How many times does Jesus Himself get lost in the shuffle of my life?  Do I pack Him away and attempt to confine Him to a box?  A box with borders well inside my comfort zone and my stipulations of "sane Christianity".  You know when you say, "Wait, wait, not too radical here, Jesus, after all what will others think about me if You lead me to a more passionate lifestyle, a more intense emotional investment in life?"  I am guilty of holding the reins back way too much in my relationship with Jesus.  How do I expect Him to be able to move in me and work through me if I'm constantly pulling back?  I know that feeling somewhat - when my horse is being obstinate and refusing to engage in riding and give it all she's got when I ask her to gallop, it's frustrating and I nigh to lose my temper with her.  That's essentially what I'm doing with Jesus - He says, "Lets gallop!"  And I say, "I'll fully engage my heart for the next 5 minutes but then I'm gonna fall back into my safe routine of Christianity."
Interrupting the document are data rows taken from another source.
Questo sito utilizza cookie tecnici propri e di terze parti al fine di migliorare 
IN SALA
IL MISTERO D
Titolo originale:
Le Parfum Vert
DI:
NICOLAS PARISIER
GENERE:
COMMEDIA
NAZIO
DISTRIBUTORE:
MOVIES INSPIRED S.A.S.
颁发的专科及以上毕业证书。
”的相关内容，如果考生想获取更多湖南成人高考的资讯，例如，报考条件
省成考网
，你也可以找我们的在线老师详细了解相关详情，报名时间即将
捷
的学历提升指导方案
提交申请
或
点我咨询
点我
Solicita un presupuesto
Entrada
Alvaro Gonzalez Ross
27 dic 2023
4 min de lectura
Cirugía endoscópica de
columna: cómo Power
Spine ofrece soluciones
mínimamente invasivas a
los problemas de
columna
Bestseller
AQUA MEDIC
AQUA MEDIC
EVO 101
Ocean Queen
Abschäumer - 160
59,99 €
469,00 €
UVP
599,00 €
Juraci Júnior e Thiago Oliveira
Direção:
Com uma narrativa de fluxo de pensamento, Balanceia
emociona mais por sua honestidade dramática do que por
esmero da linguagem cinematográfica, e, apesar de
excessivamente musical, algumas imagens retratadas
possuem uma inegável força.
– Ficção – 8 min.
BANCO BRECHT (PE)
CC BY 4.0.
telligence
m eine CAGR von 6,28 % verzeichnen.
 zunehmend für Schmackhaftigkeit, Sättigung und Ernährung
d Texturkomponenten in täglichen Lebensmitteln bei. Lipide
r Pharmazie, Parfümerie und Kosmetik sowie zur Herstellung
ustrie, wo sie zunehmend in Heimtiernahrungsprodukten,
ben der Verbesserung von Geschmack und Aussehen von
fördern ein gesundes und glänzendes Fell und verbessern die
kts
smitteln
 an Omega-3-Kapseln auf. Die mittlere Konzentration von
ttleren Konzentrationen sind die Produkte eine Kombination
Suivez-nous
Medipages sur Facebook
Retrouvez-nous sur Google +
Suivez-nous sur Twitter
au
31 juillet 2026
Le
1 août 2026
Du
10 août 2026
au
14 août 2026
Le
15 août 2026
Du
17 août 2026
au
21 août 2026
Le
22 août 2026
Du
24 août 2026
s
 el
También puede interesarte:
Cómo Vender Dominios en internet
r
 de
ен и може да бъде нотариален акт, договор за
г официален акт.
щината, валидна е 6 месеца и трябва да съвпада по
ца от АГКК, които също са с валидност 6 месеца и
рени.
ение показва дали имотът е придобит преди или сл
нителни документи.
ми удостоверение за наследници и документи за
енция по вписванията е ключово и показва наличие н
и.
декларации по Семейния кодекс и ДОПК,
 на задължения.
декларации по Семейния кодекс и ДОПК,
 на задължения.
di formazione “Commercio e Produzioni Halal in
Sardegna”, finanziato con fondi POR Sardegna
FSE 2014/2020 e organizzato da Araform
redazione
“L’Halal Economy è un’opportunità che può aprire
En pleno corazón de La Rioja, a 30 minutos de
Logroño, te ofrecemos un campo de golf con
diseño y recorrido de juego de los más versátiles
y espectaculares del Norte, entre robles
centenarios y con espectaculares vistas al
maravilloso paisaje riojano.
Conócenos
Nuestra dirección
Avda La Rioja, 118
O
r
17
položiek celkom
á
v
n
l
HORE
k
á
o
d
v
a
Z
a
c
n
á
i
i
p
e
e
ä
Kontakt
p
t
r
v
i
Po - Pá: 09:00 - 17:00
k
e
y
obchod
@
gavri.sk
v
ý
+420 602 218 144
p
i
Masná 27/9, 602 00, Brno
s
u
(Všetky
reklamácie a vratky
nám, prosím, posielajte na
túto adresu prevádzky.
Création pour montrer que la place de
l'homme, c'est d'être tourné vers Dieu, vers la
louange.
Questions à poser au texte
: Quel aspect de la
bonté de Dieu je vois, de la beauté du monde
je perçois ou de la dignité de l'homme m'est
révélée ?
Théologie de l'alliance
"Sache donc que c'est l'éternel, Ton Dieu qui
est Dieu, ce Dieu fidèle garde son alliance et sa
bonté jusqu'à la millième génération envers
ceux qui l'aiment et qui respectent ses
Why don't I know Jesus more intimately and grasp His passionate zeal?  I can't use the excuse that there's not enough info available about Him.  I have no excuse.  God has revealed Himself clearly in all of Scripture and the Messiah is the main theme woven all through the tapestry of God's Word.  The ball is in my court - am I going to play it or ignore it?  Does the intensity of Jesus scare me?  Does His unapologetic direct approach to truth make me uncomfortable?  Does His reckless abandon of man's preconceived boundaries of righteousness infringe on my space?  What is it that prevents me from losing myself in Him?  

Modern day mainstream Christianity has tamed down what it means to live for Jesus.  We don't want to offend anyone and we cringe from appearing radical.  We want want only what's easy and whatever goes with the flow.  Too often I am guilty of restricting the power of Jesus in my life, simply because I am reluctant to go at a gallop with Him.

I have decided I am going to study just who this Jesus is.  I am going to put aside my preconceived ideas of Him and look at Him through the eyes of the Gospel writers as though I were learning about Him for the first time.  I desire to be radically changed by Jesus without impeding the process by dragging my heels.  I will work my way through the Gospels taking my time in order to scrutinize Jesus rather than giving Him my passive attention.  I also am going to read Philip Yancey's book along with this study.

I hope to gain some fresh insights and am excited about sharing them with you.